If it matters, the difference in compiler flags between 32/64-bit builds:

-= -Di386 -DNSS_X86 -DMP_USE_UINT_DIGIT -DMP_ASSEMBLY_SQUARE -DMP_ASSEMBLY_DIV_2DX1D
+= -xprefetch=no -m64 -DNSS_USE_64 -DNSS_X64 -DNSS_BEVAND_ARCFOUR -DMPI_AMD64 -DNSS_USE_COMBA -DMP_CHAR_STORE_SLOW -DMP_IS_LITTLE_ENDIAN -DUSE_HW_AES

The difference in the sets of mpi files compiled during 32/64-bit builds:

-= mpcpucache_x86.s mpi_i86pc.s
+= mpcpucache_amd64.s mpi_amd64.c mpi_amd64_sun.s mp_comba_amd64_sun.s

Douglas, I am at your disposal for further testing.
If I understand what you've written correctly, the code runs correctly when using ECGroup_consGFp instead of ECGroup_consGFp_mont, even on 32-bit builds.  If that's the case, then the problem is either related to the 32-bit Montgomery arithmetic in mpi, or in the Montgomery wrapper in ecl/ecp_mont.c.

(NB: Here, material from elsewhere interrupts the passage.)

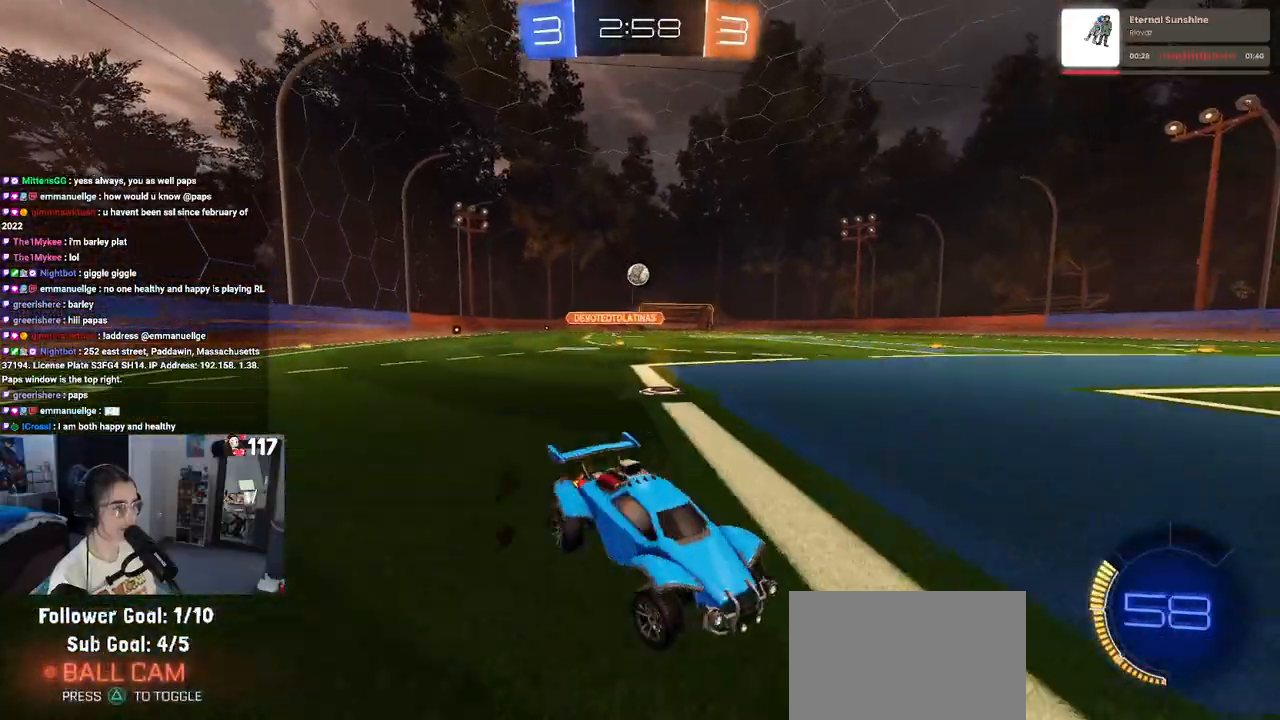
{"buttons": ["R2"], "left_stick": "center", "right_stick": "center", "events": [[467, "left_stick", "center"]]}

Could you try running the standalone mpi tests to see if they pass?  
cd mozilla/security/nss/lib/freebl/mpi
make tests
./all-tests
(In reply to comment #8)
> If I understand what you've written correctly, the code runs correctly when
> using ECGroup_consGFp instead of ECGroup_consGFp_mont, even on 32-bit builds. 

Correct.

> If that's the case, then the problem is either related to the 32-bit
> Montgomery arithmetic in mpi, or in the Montgomery wrapper in ecl/ecp_mont.c.
> 
> Could you try running the standalone mpi tests to see if they pass?  
> cd mozilla/security/nss/lib/freebl/mpi
> make tests

"make tests" builds not automated tests, so this is not necessary.

> ./all-tests

This was a tricky task, because NSS builds mpi not in such a way as legacy mpi/Makefile. But I managed that.

Yes, mpi passed self-test, both for 32- and 64-bit builds:

---( begin cite )---
** Running unit tests for MPI library
Bringing mpi-test up to date ... 
There are currently 42 test suites available
copy ... passed
... ... ...
fermat ... passed
All unit tests passed
** Running other tests
Computation took 0.35 sec.
Okay!  The pi test passes.
---( end cite )---

I guess I have no other way except the trace correct and wrong builds side-by-side in the debugger to find where computations starts to differ :(
(In reply to comment #9)

> > If I understand what you've written correctly, the code runs correctly when
> > using ECGroup_consGFp instead of ECGroup_consGFp_mont, even on 32-bit builds. 
> 
> Correct.
> 
> Yes, mpi passed self-test, both for 32- and 64-bit builds:
> 
> I guess I have no other way except the trace correct and wrong builds
> side-by-side in the debugger to find where computations starts to differ :(

Yes, I'm afraid that's the case.  I can't think of any other tests that I can ask you to run to help isolate the problem.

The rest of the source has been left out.